_DATA SECTION:_
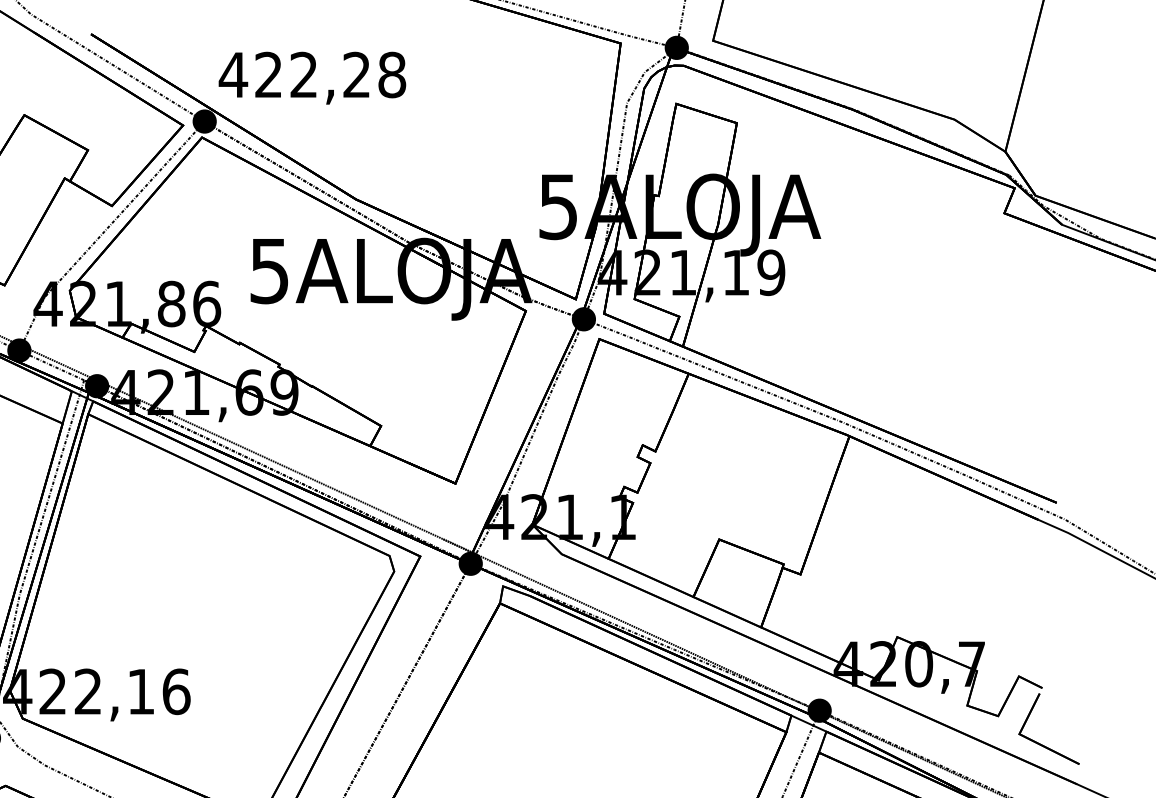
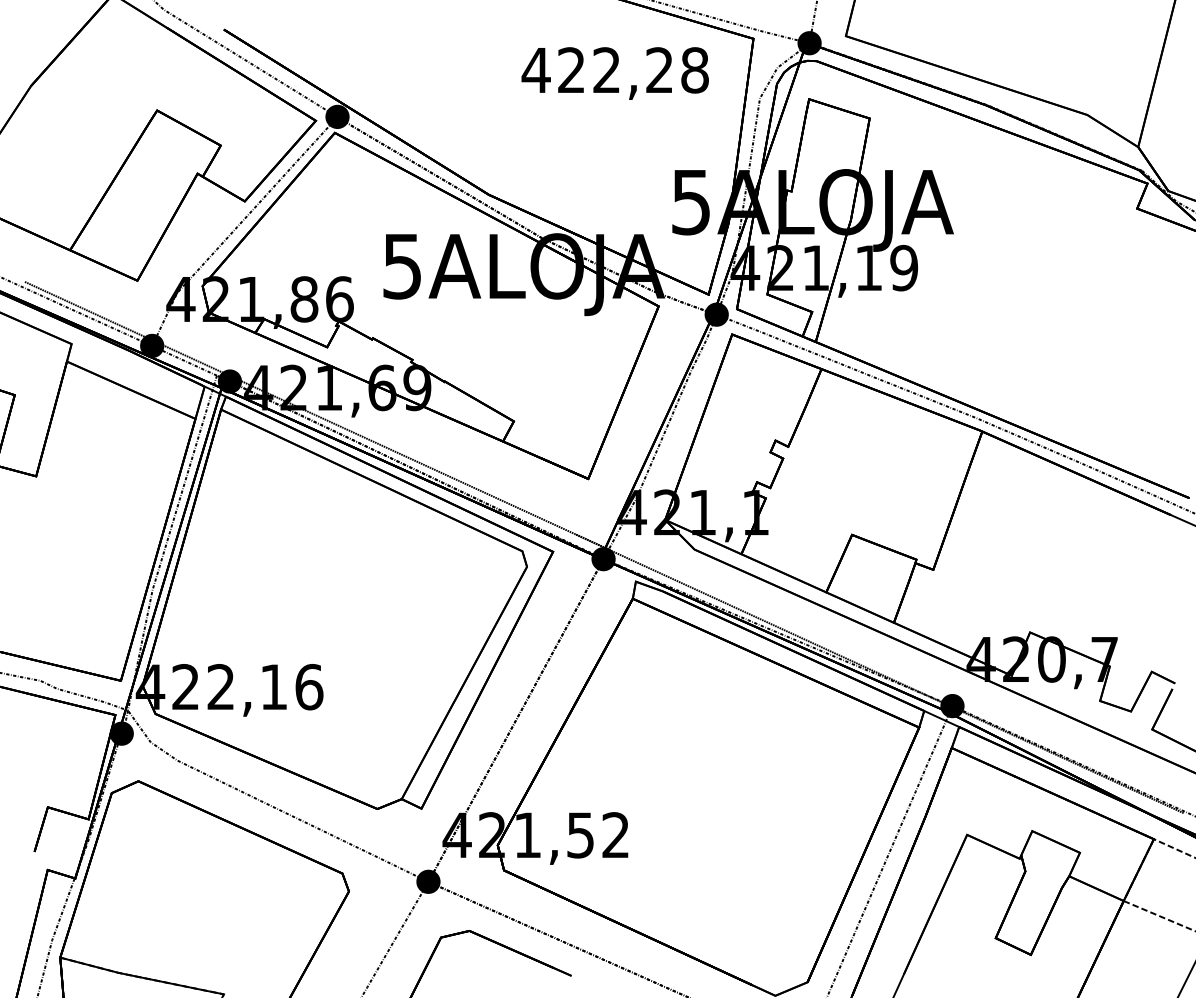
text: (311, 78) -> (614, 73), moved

---

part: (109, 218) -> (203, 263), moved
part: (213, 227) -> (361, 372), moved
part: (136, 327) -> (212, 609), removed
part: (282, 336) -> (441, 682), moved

_PROMPT:_ Copy the lines of the data above exactly as written, beginning with the line containing "part: (136, 327) -> (212, 609), removed" and ending with the line containing "part: (282, 336) -> (441, 682), moved", and leave out all other lines.

_COMPLETED TASK:_
part: (136, 327) -> (212, 609), removed
part: (282, 336) -> (441, 682), moved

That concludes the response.